- _Exercise materials_

◇ ◇ ◇ ◇

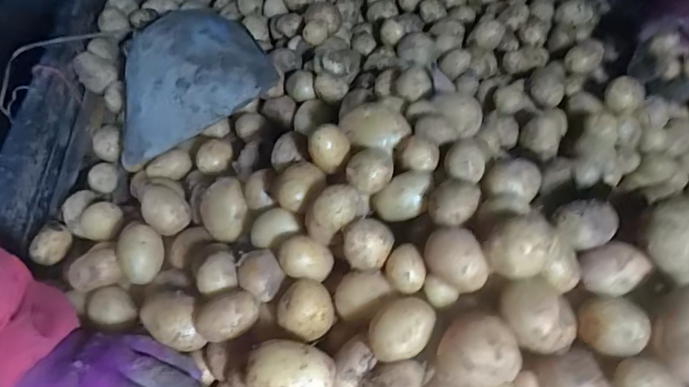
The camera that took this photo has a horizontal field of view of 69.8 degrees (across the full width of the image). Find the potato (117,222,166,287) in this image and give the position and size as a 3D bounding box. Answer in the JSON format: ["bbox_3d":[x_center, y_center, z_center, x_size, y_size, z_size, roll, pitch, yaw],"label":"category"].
[{"bbox_3d":[-0.183,0.056,0.444,0.038,0.033,0.048,-13,47,-20],"label":"potato"}]

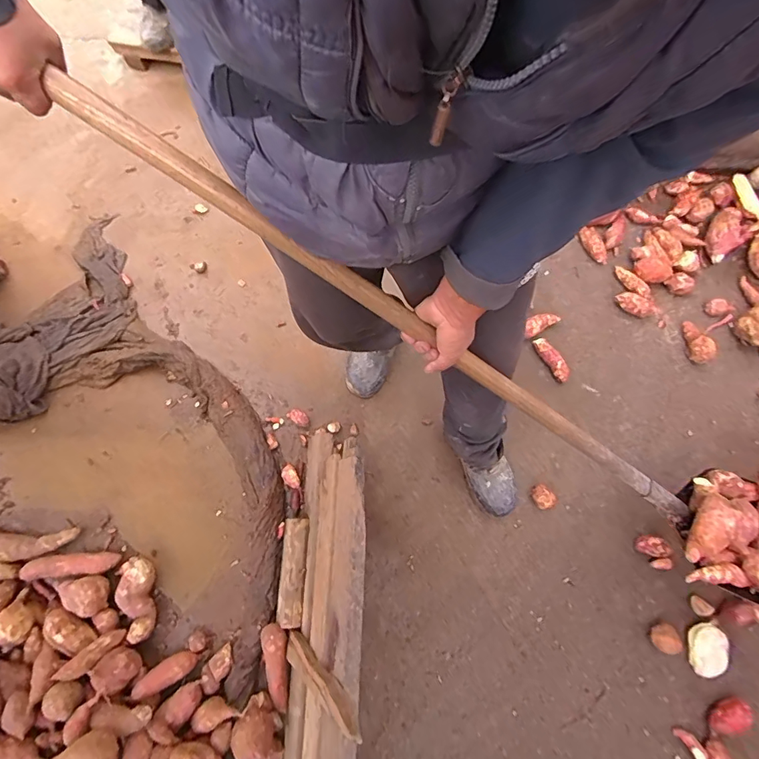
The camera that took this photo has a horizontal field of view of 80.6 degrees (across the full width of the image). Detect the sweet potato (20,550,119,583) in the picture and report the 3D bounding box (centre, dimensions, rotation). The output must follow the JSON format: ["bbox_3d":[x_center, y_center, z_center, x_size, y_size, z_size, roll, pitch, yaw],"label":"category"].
[{"bbox_3d":[-0.767,0.460,1.109,0.237,0.046,0.058,-7,73,-1],"label":"sweet potato"}]

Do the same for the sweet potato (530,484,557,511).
[{"bbox_3d":[0.423,0.304,1.157,0.054,0.034,0.060,-26,74,-6],"label":"sweet potato"}]

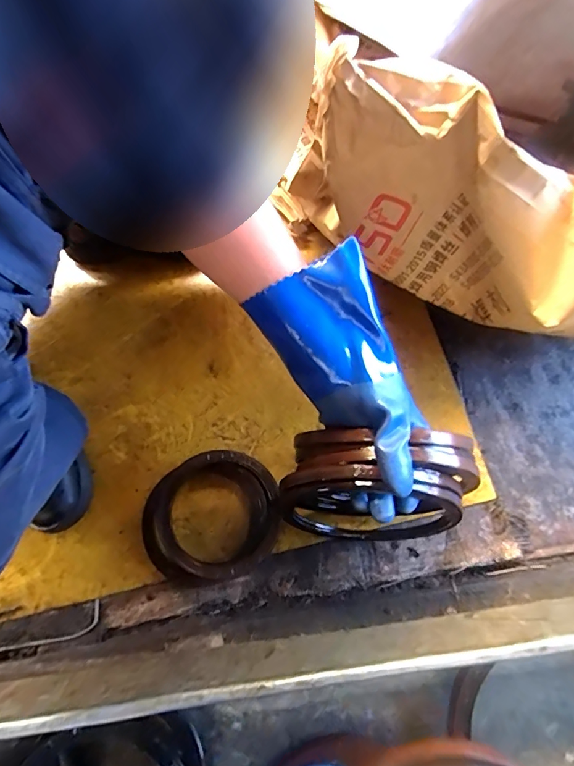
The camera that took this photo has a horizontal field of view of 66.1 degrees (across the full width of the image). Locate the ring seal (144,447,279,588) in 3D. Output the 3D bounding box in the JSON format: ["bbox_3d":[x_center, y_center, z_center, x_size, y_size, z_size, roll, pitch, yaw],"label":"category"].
[{"bbox_3d":[-0.094,0.163,0.540,0.168,0.038,0.144,-12,72,-2],"label":"ring seal"}]

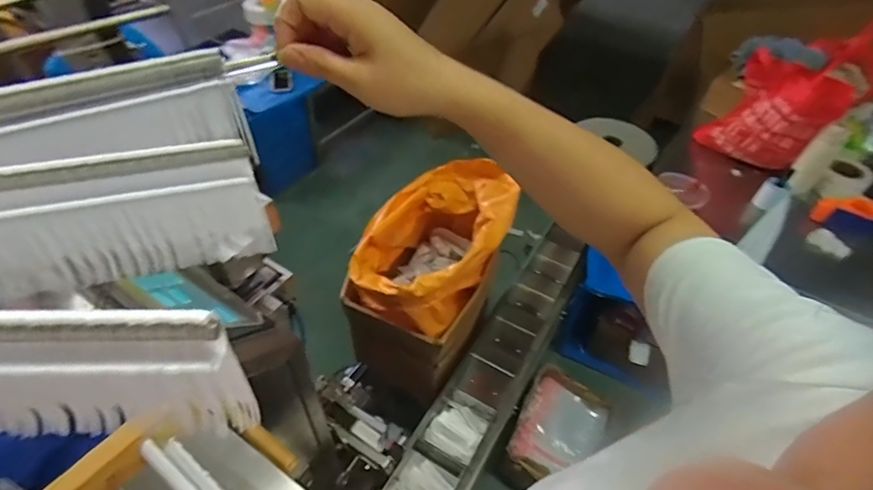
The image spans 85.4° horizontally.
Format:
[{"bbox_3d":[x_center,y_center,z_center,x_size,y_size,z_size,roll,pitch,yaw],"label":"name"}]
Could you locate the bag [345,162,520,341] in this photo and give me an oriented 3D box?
[{"bbox_3d":[-0.026,0.037,1.231,0.335,0.370,0.438,18,49,14],"label":"bag"}]

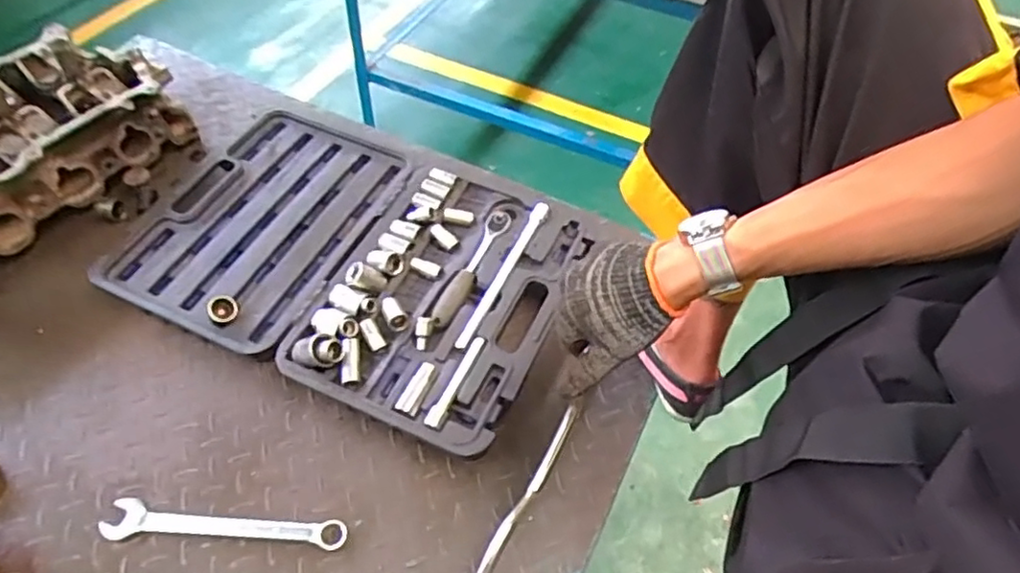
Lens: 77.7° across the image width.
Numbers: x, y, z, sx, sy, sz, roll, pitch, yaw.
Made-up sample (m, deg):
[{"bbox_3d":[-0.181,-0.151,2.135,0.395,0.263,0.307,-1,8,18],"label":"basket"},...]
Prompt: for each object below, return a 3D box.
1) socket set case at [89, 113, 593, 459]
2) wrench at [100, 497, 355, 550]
[{"bbox_3d":[-0.213,-0.049,0.850,0.581,0.053,0.391,23,55,13],"label":"socket set case"},{"bbox_3d":[-0.291,0.244,0.650,0.245,0.015,0.034,4,53,-1],"label":"wrench"}]

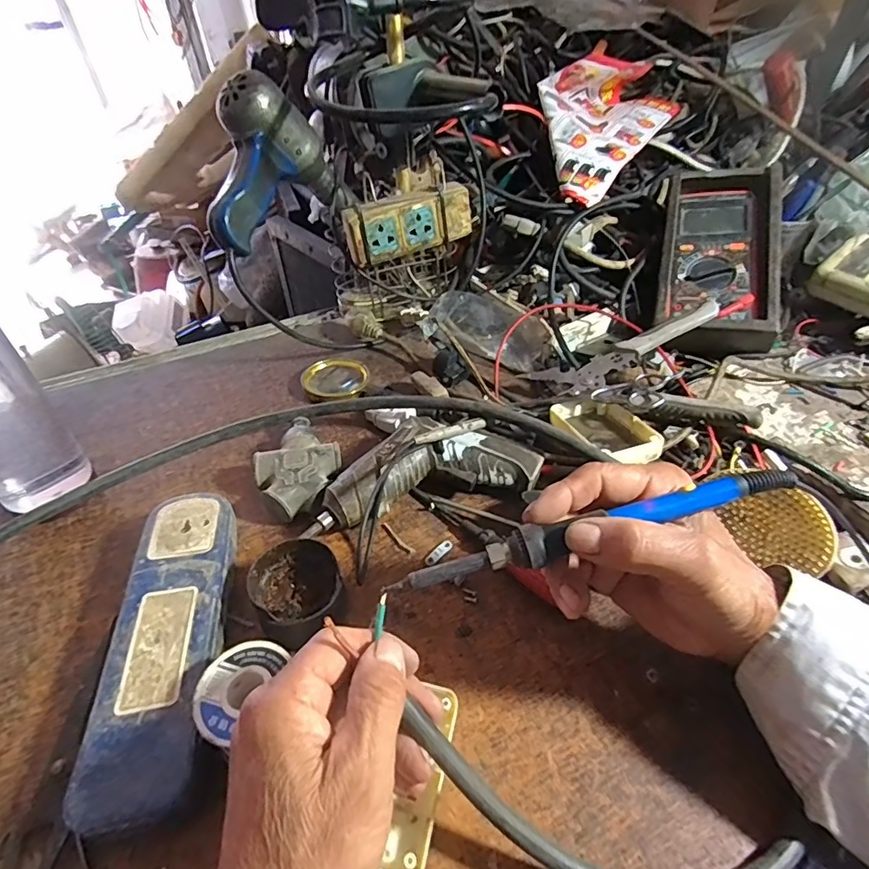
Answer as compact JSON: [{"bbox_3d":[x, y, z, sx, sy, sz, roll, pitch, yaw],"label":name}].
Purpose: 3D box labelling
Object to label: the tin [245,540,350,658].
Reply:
[{"bbox_3d":[-0.090,0.105,0.345,0.056,0.036,0.063,-24,47,-20],"label":"tin"}]

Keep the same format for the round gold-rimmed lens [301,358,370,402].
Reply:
[{"bbox_3d":[-0.100,-0.056,0.528,0.067,0.014,0.060,-18,46,-14],"label":"round gold-rimmed lens"}]

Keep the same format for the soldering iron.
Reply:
[{"bbox_3d":[0.079,0.049,0.261,0.210,0.015,0.018,-16,44,-1],"label":"soldering iron"}]

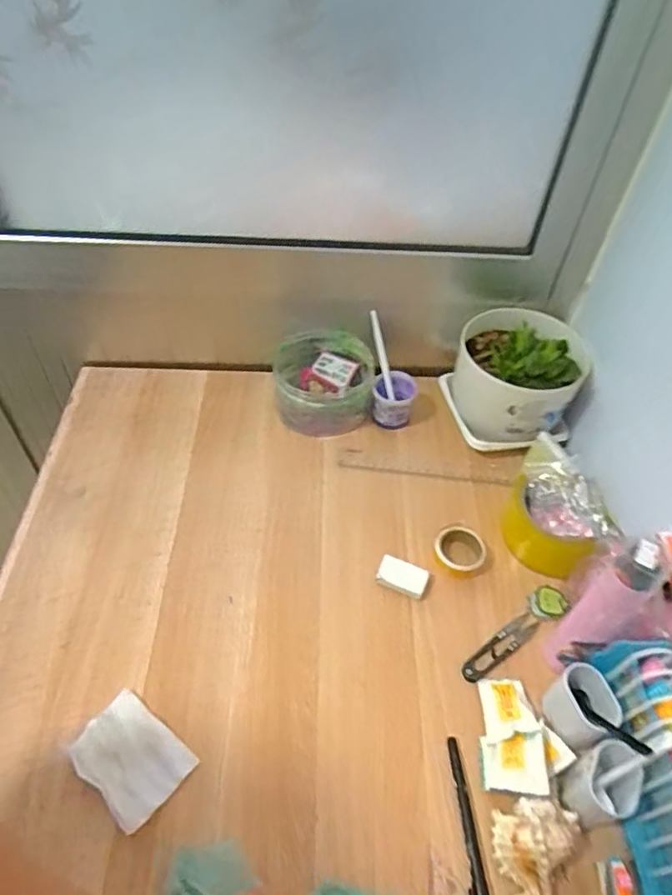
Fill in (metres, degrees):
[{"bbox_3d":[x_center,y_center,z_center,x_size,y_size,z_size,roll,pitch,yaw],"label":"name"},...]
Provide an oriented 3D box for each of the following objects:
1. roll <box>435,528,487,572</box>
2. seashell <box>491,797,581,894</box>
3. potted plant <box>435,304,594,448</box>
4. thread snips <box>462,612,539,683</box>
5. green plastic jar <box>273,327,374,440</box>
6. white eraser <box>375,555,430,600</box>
[{"bbox_3d":[0.126,0.101,0.600,0.050,0.014,0.049,1,49,-1],"label":"roll"},{"bbox_3d":[0.150,0.294,0.432,0.068,0.039,0.069,-14,51,-13],"label":"seashell"},{"bbox_3d":[0.205,-0.082,0.682,0.135,0.137,0.134,0,49,-2],"label":"potted plant"},{"bbox_3d":[0.152,0.184,0.551,0.091,0.004,0.021,-28,56,-23],"label":"thread snips"},{"bbox_3d":[-0.014,-0.077,0.718,0.111,0.066,0.114,1,49,-1],"label":"green plastic jar"},{"bbox_3d":[0.065,0.126,0.585,0.049,0.008,0.029,19,52,14],"label":"white eraser"}]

◇ ◇ ◇ ◇

What is needed is an exact copy of the data, without any pictures.

The camera that took this photo has a horizontal field of view of 69.8 degrees (across the full width of the image). Find the potato (117,222,166,287) in this image and give the position and size as a 3D bounding box. Answer in the JSON format: ["bbox_3d":[x_center, y_center, z_center, x_size, y_size, z_size, roll, pitch, yaw],"label":"category"].
[{"bbox_3d":[-0.183,0.056,0.444,0.038,0.033,0.048,-13,47,-20],"label":"potato"}]

The camera that took this photo has a horizontal field of view of 80.6 degrees (across the full width of the image). Detect the sweet potato (20,550,119,583) in the picture and report the 3D bounding box (centre, dimensions, rotation). The output must follow the JSON format: ["bbox_3d":[x_center, y_center, z_center, x_size, y_size, z_size, roll, pitch, yaw],"label":"category"].
[{"bbox_3d":[-0.767,0.460,1.109,0.237,0.046,0.058,-7,73,-1],"label":"sweet potato"}]

Do the same for the sweet potato (530,484,557,511).
[{"bbox_3d":[0.423,0.304,1.157,0.054,0.034,0.060,-26,74,-6],"label":"sweet potato"}]

The camera that took this photo has a horizontal field of view of 66.1 degrees (across the full width of the image). Locate the ring seal (144,447,279,588) in 3D. Output the 3D bounding box in the JSON format: ["bbox_3d":[x_center, y_center, z_center, x_size, y_size, z_size, roll, pitch, yaw],"label":"category"].
[{"bbox_3d":[-0.094,0.163,0.540,0.168,0.038,0.144,-12,72,-2],"label":"ring seal"}]

The image spans 85.4° horizontally.
Format:
[{"bbox_3d":[x_center,y_center,z_center,x_size,y_size,z_size,roll,pitch,yaw],"label":"name"}]
Could you locate the bag [345,162,520,341] in this photo and give me an oriented 3D box?
[{"bbox_3d":[-0.026,0.037,1.231,0.335,0.370,0.438,18,49,14],"label":"bag"}]

Lens: 77.7° across the image width.
Numbers: x, y, z, sx, sy, sz, roll, pitch, yaw.
Made-up sample (m, deg):
[{"bbox_3d":[-0.181,-0.151,2.135,0.395,0.263,0.307,-1,8,18],"label":"basket"},...]
Prompt: for each object below, return a 3D box.
1) socket set case at [89, 113, 593, 459]
2) wrench at [100, 497, 355, 550]
[{"bbox_3d":[-0.213,-0.049,0.850,0.581,0.053,0.391,23,55,13],"label":"socket set case"},{"bbox_3d":[-0.291,0.244,0.650,0.245,0.015,0.034,4,53,-1],"label":"wrench"}]

Answer as compact JSON: [{"bbox_3d":[x, y, z, sx, sy, sz, roll, pitch, yaw],"label":name}].
Purpose: 3D box labelling
Object to label: the tin [245,540,350,658].
Reply:
[{"bbox_3d":[-0.090,0.105,0.345,0.056,0.036,0.063,-24,47,-20],"label":"tin"}]

Keep the same format for the round gold-rimmed lens [301,358,370,402].
Reply:
[{"bbox_3d":[-0.100,-0.056,0.528,0.067,0.014,0.060,-18,46,-14],"label":"round gold-rimmed lens"}]

Keep the same format for the soldering iron.
Reply:
[{"bbox_3d":[0.079,0.049,0.261,0.210,0.015,0.018,-16,44,-1],"label":"soldering iron"}]

Fill in (metres, degrees):
[{"bbox_3d":[x_center,y_center,z_center,x_size,y_size,z_size,roll,pitch,yaw],"label":"name"},...]
Provide an oriented 3D box for each of the following objects:
1. roll <box>435,528,487,572</box>
2. seashell <box>491,797,581,894</box>
3. potted plant <box>435,304,594,448</box>
4. thread snips <box>462,612,539,683</box>
5. green plastic jar <box>273,327,374,440</box>
6. white eraser <box>375,555,430,600</box>
[{"bbox_3d":[0.126,0.101,0.600,0.050,0.014,0.049,1,49,-1],"label":"roll"},{"bbox_3d":[0.150,0.294,0.432,0.068,0.039,0.069,-14,51,-13],"label":"seashell"},{"bbox_3d":[0.205,-0.082,0.682,0.135,0.137,0.134,0,49,-2],"label":"potted plant"},{"bbox_3d":[0.152,0.184,0.551,0.091,0.004,0.021,-28,56,-23],"label":"thread snips"},{"bbox_3d":[-0.014,-0.077,0.718,0.111,0.066,0.114,1,49,-1],"label":"green plastic jar"},{"bbox_3d":[0.065,0.126,0.585,0.049,0.008,0.029,19,52,14],"label":"white eraser"}]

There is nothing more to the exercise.